A German conservative MP, Iris Eberl, tweeted that it was a “tasteless” choice, as Anne Frank and other Jews had been sent by train to their deaths. But DB spokesperson Antje Neubauer said the girl was a symbol of tolerance.
Anne Frank also represented “peaceful co-existence of different cultures, which is more important than ever in times such as this”, she said.
The Diary of Anne Frank is a global bestseller, describing the Jewish girl’s life in hiding with her family in Nazi-occupied Amsterdam in World War Two. The Frank family were deported to Auschwitz death camp in 1944, and Anne died later in Bergen-Belsen concentration camp at the age of 15.
DB is state-owned and the successor of the Deutsche Reichsbahn, which deported millions of Jews and other victims of the Nazis.
Julian Reichelt, a journalist at the popular German daily Bild, tweeted: “Now DB is naming trains after victims of deportation by train, starting with Anne Frank.”
The names will adorn a new generation of DB’s ICE high-speed trains, set to go into service in the next two years.
Jury member Prof Gisela Mettele said there was “impressive diversity” in the many famous names suggested by the public. The ones selected, she said, “have one thing in common: they were curious about the world”.

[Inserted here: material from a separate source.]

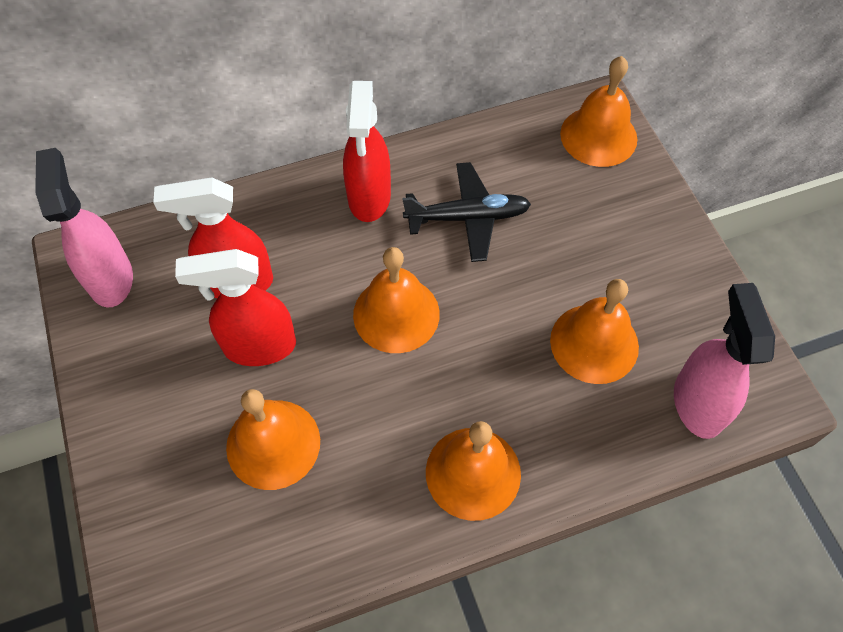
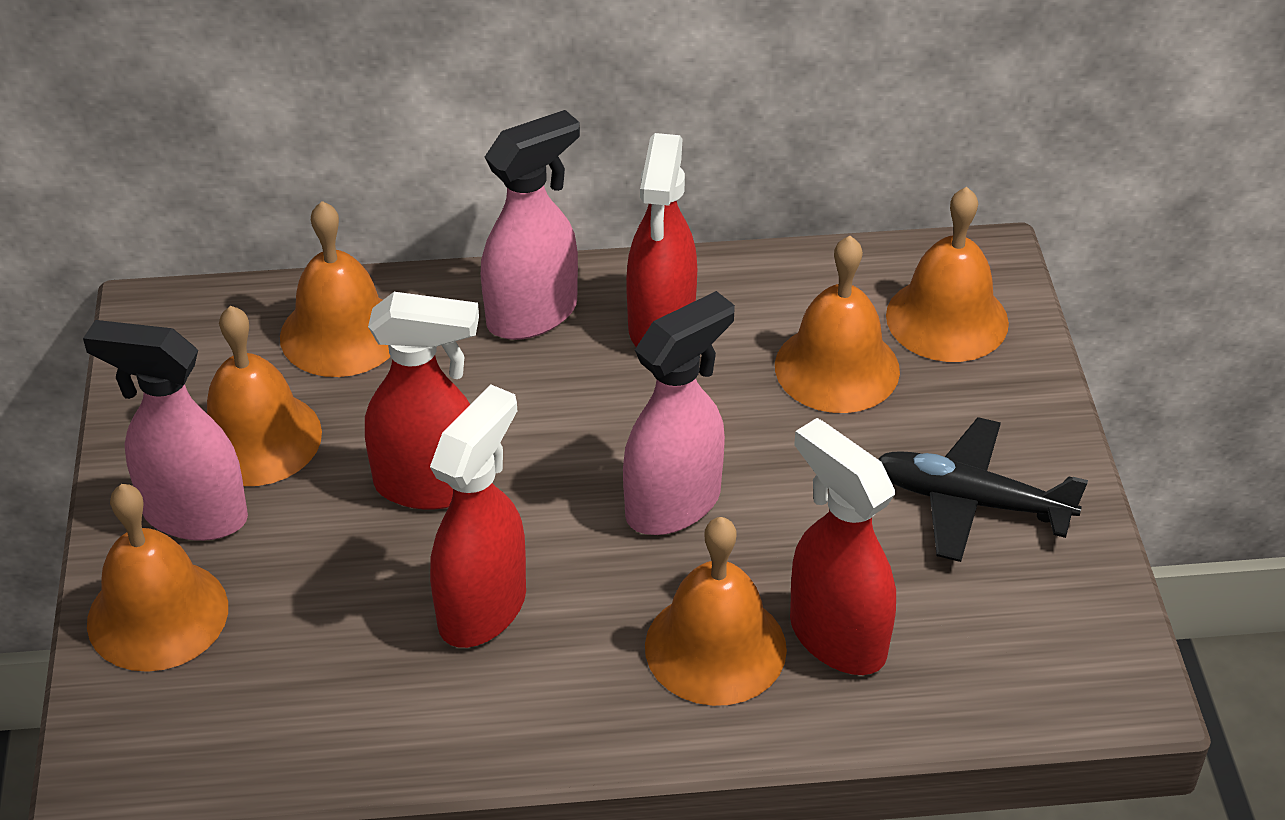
orange bell: 5 -> 6
pink spray bottle: 2 -> 3
red spray bottle: 3 -> 4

Anne Frank and her family were sent by train to the Nazi death camp at Auschwitz in 1944 The 25 include some wartime dissidents who died resisting the Nazis: Hans and Sophie Scholl and the theologian Dietrich Bonhoeffer.
There are also former German chancellors Konrad Adenauer, Ludwig Erhard and Willy Brandt, as well as philosophers Hannah Arendt and Karl Marx.
ICE trains will also be named after novelist Thomas Mann, music maestro Ludwig van Beethoven and actress and singer Marlene Dietrich.